Pat Springle says in his workbook, "Conquering Codependency," that a self worth based on the approval of others is a false belief. It needs to be replaced with the Truth that I am deeply loved by God (1 John 4:9-10) and that I am fully pleasing to God based on Christ's sacrificial atonement on the cross (Romans 5:1).
Knowing that I am both deeply loved by the Lord and that I am fully pleasing to Him eliminates forever my need and yours to find our self-worth and identity from another person. It is liberating! At least for me it is.
I tore down my idol of worshipping others and replaced it with the true worship of honoring and thanking God for loving me with all of my faults and mistakes.
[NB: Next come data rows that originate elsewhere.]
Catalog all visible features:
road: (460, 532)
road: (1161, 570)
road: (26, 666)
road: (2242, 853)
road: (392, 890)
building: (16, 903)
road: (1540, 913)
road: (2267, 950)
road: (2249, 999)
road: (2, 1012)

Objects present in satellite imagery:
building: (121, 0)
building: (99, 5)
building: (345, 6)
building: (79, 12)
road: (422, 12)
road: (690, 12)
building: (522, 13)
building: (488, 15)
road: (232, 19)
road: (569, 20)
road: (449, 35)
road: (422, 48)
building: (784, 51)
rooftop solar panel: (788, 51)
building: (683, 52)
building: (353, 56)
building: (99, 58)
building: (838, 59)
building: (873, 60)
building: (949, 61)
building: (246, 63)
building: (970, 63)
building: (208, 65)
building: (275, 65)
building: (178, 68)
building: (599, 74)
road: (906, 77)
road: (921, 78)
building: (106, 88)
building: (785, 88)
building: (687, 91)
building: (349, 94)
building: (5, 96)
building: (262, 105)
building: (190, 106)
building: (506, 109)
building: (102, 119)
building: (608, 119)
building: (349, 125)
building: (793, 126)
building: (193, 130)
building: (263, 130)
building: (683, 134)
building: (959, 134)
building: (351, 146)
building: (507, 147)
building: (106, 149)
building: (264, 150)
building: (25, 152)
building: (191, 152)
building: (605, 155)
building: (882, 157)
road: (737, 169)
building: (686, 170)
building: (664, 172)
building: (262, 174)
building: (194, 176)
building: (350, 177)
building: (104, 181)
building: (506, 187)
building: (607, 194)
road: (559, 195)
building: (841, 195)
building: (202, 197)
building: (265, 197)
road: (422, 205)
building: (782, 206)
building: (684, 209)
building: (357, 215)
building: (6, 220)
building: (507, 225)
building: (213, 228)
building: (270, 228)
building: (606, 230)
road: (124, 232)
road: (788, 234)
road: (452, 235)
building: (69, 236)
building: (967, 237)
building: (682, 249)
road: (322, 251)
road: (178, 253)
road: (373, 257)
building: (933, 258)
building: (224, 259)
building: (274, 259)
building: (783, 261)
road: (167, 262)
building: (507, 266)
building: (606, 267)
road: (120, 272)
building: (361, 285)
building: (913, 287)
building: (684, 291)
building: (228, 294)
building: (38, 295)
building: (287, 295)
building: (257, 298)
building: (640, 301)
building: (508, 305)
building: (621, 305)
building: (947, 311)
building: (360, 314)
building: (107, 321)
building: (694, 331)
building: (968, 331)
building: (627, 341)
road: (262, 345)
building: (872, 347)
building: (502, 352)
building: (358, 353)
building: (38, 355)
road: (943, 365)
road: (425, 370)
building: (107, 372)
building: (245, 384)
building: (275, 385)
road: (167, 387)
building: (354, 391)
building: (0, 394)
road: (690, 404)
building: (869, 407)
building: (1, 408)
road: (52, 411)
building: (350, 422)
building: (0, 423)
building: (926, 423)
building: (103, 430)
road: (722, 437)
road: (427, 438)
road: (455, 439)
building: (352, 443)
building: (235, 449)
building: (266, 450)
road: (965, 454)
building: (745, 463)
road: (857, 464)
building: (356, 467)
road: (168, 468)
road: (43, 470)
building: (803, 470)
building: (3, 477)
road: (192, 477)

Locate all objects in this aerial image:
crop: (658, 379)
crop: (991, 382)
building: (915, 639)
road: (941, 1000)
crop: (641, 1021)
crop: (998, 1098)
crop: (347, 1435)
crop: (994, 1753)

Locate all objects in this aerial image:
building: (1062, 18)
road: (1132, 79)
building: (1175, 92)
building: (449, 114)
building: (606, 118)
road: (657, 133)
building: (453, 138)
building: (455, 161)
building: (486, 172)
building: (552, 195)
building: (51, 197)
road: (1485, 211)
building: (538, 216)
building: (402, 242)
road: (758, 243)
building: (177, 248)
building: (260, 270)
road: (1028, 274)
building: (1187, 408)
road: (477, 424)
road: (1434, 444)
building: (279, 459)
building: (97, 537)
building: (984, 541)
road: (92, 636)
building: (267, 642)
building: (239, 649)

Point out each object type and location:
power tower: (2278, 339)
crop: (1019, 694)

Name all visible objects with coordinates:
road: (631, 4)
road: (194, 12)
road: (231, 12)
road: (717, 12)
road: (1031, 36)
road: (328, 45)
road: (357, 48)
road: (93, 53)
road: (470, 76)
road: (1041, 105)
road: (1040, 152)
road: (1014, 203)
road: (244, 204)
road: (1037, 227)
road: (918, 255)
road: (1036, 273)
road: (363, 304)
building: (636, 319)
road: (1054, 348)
Such a revelation is growing in the grace and knowledge of the Lord (2 Peter 3:18). It is God redeeming a heart of stone and making it a heart of flesh to feel and love the way He intended (Ezekiel 36:26). It is making new pleasant paths (Psalm 16:11) to channel our emotion of anger instead of deepening the gully of resentment, bitterness, and depression.
Our goal then is to direct our worship to the Lord and please Him rather than making an idol of others and pleasing them in a vain attempt to meet our divine need of human relationships. "We speak, not to please man, but to please God who tests our hearts" (1 Thessalonians 2:4 ESV).
Jesus said “Love the Lord your God with all your heart and with all your soul and with all your mind. This is the first and greatest commandment. And the second is like it: Love your neighbor as yourself" (Matthew 22:37-39).
Let's not get these out of sequence like I often did and wasn't even aware of my error. Love the Lord first and foremost, and secondly, love others. And I might add, love others with the right motive which is NOT to make an idol out of someone for the purpose of gaining signifance, approval, and acceptance. Love others unconditionally without expecting any favors in return.